During the election campaign, Sir Keir Starmer vowed to rip up the business rates system to help small firms.

The Labour chief said it will tear up the business rates system and replace it with a “level playing field” between the high street and online giants.

Now the government is understood to be consulting on changing the system – which could be confirmed in the Autumn Statement.

This change could make the rates related to the value of the land instead of the current rateable value, which is an estimate of how much it would cost to rent that property for a year in April 2021.

Stamp duty

Stamp duty land tax (SDLT) is a lump sum payment anyone buying a property or piece of land over a certain price has to pay.

It applies in England and Northern Ireland, with separate property tax schemes running in Scotland and Wales.

You usually pay Stamp Duty on increasing portions of the property price when you buy residential property, like a house or flat.

It only applies to properties over £250,000 and the amount you pay depends on when you bought the property, how much you paid for it, and whether you’re eligible for relief or an exemption.

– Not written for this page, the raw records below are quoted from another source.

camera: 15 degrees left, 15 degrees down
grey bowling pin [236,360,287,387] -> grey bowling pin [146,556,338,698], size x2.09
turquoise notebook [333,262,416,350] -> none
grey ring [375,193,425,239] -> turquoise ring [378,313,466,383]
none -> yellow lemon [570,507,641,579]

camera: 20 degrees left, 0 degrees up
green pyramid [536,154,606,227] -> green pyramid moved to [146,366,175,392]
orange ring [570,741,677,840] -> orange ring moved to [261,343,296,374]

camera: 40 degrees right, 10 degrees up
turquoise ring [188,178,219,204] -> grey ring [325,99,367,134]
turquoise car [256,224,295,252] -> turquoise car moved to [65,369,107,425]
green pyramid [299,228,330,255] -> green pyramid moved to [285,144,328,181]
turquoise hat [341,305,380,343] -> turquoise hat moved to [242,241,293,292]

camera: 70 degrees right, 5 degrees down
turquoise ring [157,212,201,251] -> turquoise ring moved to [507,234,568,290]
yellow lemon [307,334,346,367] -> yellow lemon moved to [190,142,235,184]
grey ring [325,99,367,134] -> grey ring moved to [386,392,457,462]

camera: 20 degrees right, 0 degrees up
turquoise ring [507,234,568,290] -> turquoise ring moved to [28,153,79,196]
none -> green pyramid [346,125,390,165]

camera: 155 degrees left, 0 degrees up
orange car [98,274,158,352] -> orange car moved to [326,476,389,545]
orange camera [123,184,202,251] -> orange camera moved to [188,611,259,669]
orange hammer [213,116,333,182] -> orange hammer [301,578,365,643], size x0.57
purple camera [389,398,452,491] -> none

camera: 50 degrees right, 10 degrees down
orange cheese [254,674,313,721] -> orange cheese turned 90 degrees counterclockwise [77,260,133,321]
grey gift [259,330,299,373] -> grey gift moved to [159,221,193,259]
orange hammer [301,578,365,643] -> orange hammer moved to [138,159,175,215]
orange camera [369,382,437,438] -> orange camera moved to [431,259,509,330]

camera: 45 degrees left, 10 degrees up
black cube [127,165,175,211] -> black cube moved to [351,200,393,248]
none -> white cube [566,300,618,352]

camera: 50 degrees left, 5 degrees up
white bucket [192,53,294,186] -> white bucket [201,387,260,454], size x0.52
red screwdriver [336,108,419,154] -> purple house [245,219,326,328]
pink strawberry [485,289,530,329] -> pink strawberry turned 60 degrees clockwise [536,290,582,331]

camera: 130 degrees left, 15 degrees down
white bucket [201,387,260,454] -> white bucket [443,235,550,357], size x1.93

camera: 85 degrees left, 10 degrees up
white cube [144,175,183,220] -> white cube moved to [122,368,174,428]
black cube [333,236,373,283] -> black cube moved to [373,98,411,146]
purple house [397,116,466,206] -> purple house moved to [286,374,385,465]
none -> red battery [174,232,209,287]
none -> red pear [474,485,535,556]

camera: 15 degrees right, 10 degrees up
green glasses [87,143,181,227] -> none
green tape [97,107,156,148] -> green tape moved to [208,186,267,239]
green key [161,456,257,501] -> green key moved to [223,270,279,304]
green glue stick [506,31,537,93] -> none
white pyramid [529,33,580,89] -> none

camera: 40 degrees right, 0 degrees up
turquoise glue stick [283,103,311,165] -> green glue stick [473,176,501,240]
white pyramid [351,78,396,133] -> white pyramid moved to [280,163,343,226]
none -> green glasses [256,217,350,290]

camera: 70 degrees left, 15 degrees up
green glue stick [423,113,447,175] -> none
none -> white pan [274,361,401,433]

You don’t have to pay any stamp duty on a property valued up to £250,000, and £425,000 for first-time buyers.

The current system is thought to discourage people from moving houses and is part of the reason older people aren’t moving out of expensive, larger properties.

The Conservatives introduced a further stamp duty cut for first-time buyers in 2022.

The cut means that wannabe homeowners buying houses over a certain amount won’t have to pay tax on it.

This saw the threshold rise from £300,000 to £425,000, but it was due to end on March 31, 2025.

The Chancellor could change the tax so it’s based on annual land value tax instead of on a transaction.

But it’s thought this might be a tricky change to get past the party.